Squeezing Through the Door?
While optimism and a strong recovery largely drove this year’s M&A frenzy, Q3 marked a potent sense of something else: urgency. Reflecting the sentiments of many, global co-head of M&A at JPMorgan Dirk Albersmeir attributed the quarter’s striking activity to a growing consensus that the iron may not be hot for much longer.
In a recent Reuters interview, he explained:
"M&A is a confidence game. Both corporates and sponsors feel very good about the current environment and that's why they are aggressively pursuing opportunities before there is a market correction… Investors are sensitive about factors like inflation, interest rate developments and increased regulatory scrutiny."

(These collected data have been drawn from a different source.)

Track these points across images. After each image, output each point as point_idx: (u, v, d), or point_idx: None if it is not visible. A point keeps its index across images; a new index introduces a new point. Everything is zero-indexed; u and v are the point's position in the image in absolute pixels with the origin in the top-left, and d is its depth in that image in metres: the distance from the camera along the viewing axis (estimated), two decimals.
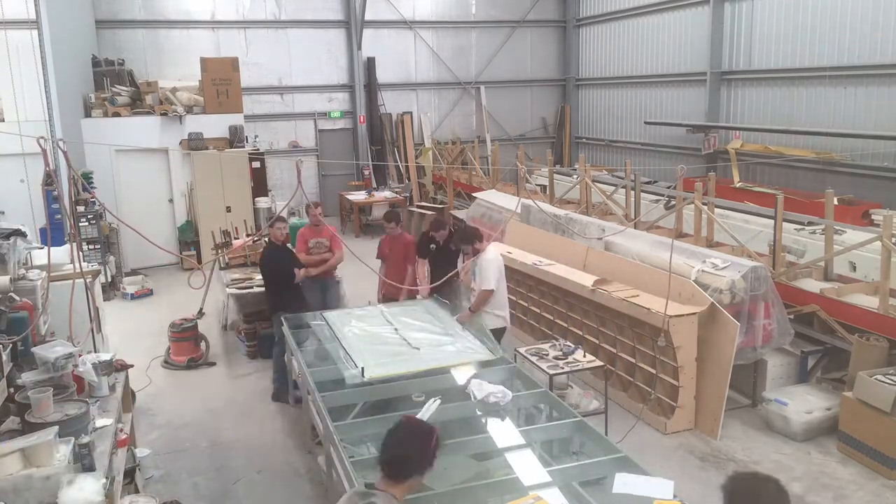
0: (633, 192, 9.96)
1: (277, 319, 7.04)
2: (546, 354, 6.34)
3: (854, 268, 7.57)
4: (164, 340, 8.50)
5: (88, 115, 12.36)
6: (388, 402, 5.36)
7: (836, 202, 8.13)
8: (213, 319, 9.57)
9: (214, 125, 12.72)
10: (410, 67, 17.80)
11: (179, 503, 5.35)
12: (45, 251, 5.19)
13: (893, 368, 5.91)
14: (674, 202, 9.19)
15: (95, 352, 5.39)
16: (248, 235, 10.24)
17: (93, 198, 10.10)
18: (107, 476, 3.65)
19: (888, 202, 9.97)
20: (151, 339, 9.01)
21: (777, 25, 12.72)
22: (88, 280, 5.63)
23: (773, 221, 7.43)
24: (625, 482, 3.91)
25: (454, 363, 5.63)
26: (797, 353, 6.89)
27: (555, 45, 18.98)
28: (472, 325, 6.49)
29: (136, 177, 12.52)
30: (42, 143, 4.65)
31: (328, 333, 6.47)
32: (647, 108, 16.26)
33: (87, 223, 10.61)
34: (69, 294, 5.06)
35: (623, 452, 4.30)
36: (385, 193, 15.76)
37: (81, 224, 10.38)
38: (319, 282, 8.18)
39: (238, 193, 12.40)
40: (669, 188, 10.32)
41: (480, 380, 5.20)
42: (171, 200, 12.95)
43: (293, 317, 6.88)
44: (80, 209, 10.42)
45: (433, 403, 4.86)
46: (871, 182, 11.17)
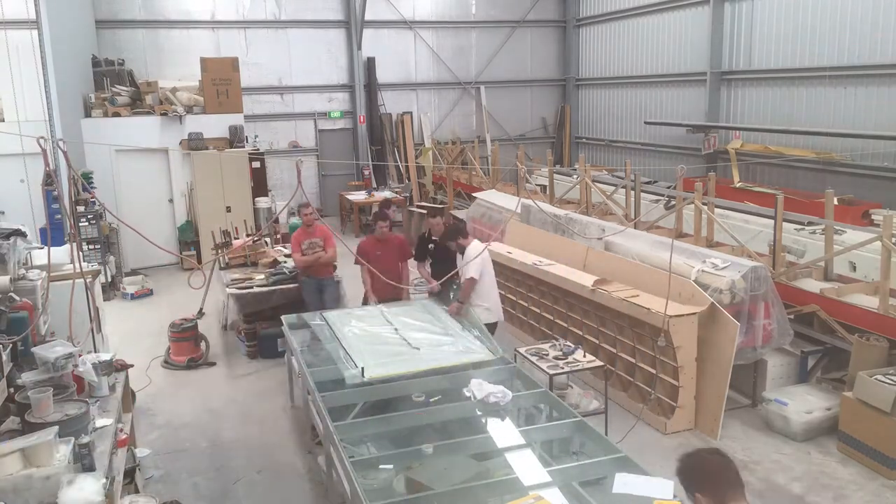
0: (633, 192, 9.95)
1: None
2: (546, 354, 6.34)
3: (854, 268, 7.57)
4: (164, 340, 8.50)
5: (88, 115, 12.36)
6: (388, 402, 5.37)
7: (836, 202, 8.12)
8: (213, 319, 9.57)
9: (214, 125, 12.72)
10: (410, 67, 17.79)
11: (179, 503, 5.35)
12: (45, 251, 5.19)
13: (893, 368, 5.91)
14: (674, 202, 9.19)
15: (95, 352, 5.39)
16: (248, 235, 10.24)
17: (93, 198, 10.11)
18: (107, 476, 3.65)
19: (888, 202, 9.96)
20: (151, 339, 9.00)
21: (777, 25, 12.71)
22: (88, 280, 5.63)
23: (773, 221, 7.42)
24: (625, 482, 3.91)
25: (454, 363, 5.64)
26: (797, 353, 6.89)
27: (555, 45, 18.97)
28: (465, 318, 6.54)
29: (136, 177, 12.52)
30: (42, 143, 4.65)
31: (328, 333, 6.47)
32: (647, 108, 16.26)
33: (87, 223, 10.61)
34: (69, 294, 5.05)
35: (623, 452, 4.30)
36: (385, 193, 15.75)
37: (81, 224, 10.38)
38: (317, 281, 8.18)
39: (238, 193, 12.40)
40: (669, 188, 10.32)
41: (480, 380, 5.20)
42: (171, 200, 12.94)
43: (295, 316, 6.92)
44: (80, 209, 10.42)
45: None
46: (871, 182, 11.17)
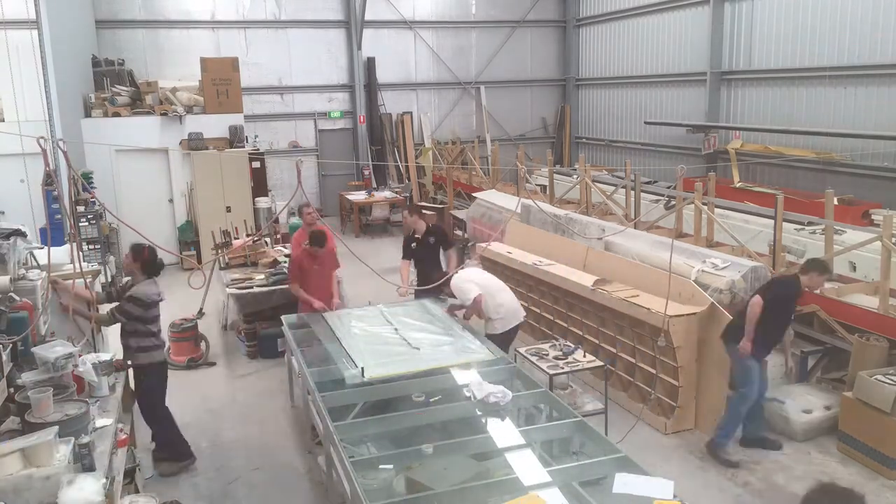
0: (633, 192, 9.96)
1: None
2: (546, 354, 6.34)
3: (854, 268, 7.57)
4: (164, 340, 8.48)
5: (88, 115, 12.36)
6: (388, 402, 5.37)
7: (836, 202, 8.12)
8: (213, 319, 9.57)
9: (214, 125, 12.72)
10: (410, 67, 17.80)
11: (179, 503, 5.36)
12: (45, 251, 5.19)
13: (893, 368, 5.91)
14: (674, 202, 9.19)
15: (95, 352, 5.39)
16: (248, 235, 10.24)
17: (93, 198, 10.09)
18: (107, 476, 3.65)
19: (888, 202, 9.97)
20: None
21: (777, 25, 12.72)
22: (88, 280, 5.62)
23: (773, 221, 7.43)
24: (625, 482, 3.91)
25: (454, 363, 5.64)
26: (797, 353, 6.88)
27: (555, 45, 18.98)
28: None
29: (136, 177, 12.52)
30: (42, 143, 4.65)
31: (328, 333, 6.47)
32: (647, 108, 16.26)
33: (87, 223, 10.58)
34: None
35: (623, 452, 4.30)
36: (385, 193, 15.76)
37: (81, 224, 10.35)
38: None
39: (238, 193, 12.40)
40: (669, 188, 10.32)
41: (480, 380, 5.20)
42: (171, 200, 12.94)
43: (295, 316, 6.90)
44: (80, 209, 10.40)
45: None
46: (871, 182, 11.17)
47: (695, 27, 14.59)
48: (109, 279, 7.25)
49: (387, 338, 6.24)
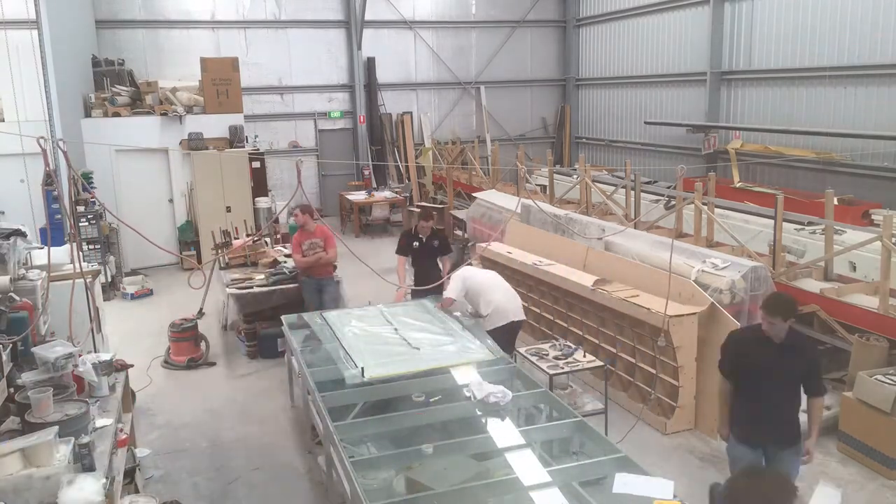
0: (633, 192, 9.95)
1: None
2: (546, 354, 6.35)
3: (854, 268, 7.57)
4: (164, 340, 8.49)
5: (88, 115, 12.36)
6: (388, 402, 5.37)
7: (836, 202, 8.12)
8: (213, 319, 9.56)
9: (214, 125, 12.72)
10: (410, 67, 17.79)
11: (179, 503, 5.35)
12: (45, 251, 5.19)
13: (893, 368, 5.91)
14: (674, 202, 9.19)
15: (95, 352, 5.39)
16: (248, 235, 10.24)
17: (93, 198, 10.10)
18: (107, 476, 3.65)
19: (888, 202, 9.97)
20: (151, 339, 9.00)
21: (777, 25, 12.72)
22: (88, 280, 5.63)
23: (773, 221, 7.42)
24: (625, 482, 3.91)
25: (454, 363, 5.64)
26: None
27: (555, 45, 18.97)
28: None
29: (136, 177, 12.52)
30: (42, 143, 4.65)
31: (328, 333, 6.47)
32: (647, 108, 16.26)
33: (87, 223, 10.61)
34: (69, 294, 5.06)
35: (623, 452, 4.30)
36: (385, 193, 15.76)
37: (81, 224, 10.38)
38: (317, 281, 8.19)
39: (238, 193, 12.40)
40: (669, 188, 10.32)
41: (480, 380, 5.20)
42: (171, 200, 12.94)
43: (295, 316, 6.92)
44: (80, 209, 10.42)
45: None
46: (871, 182, 11.17)
47: (695, 27, 14.59)
48: (110, 279, 7.26)
49: (387, 338, 6.24)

Indeed, market watchers around the world are growing nervous as a number of economic clouds loom over a rosy recovery. Inflationary pressure keeps building up, and supply chain challenges are likely to persist well past 2021.
The regulatory environment, both in China and the United States, looks less amenable than it did a year ago; China is cracking down on its largest tech companies while the US' current administration looks to reverse the previous administration's hands-off approach to corporate consolidation. Ongoing trade frictions between the two countries and around the world are also weighing on growth. Recent economic data compounds worries in the two largest economies; the US saw its lowest number of added jobs this year, while China’s 3rd quarter GDP growth slowed to just under 5%.
While these challenges could be temporary, they’ve driven a sense that high buying power, cheap financing, and an accommodating regulatory environment won’t be around forever, and 2021 is the time to make big deals.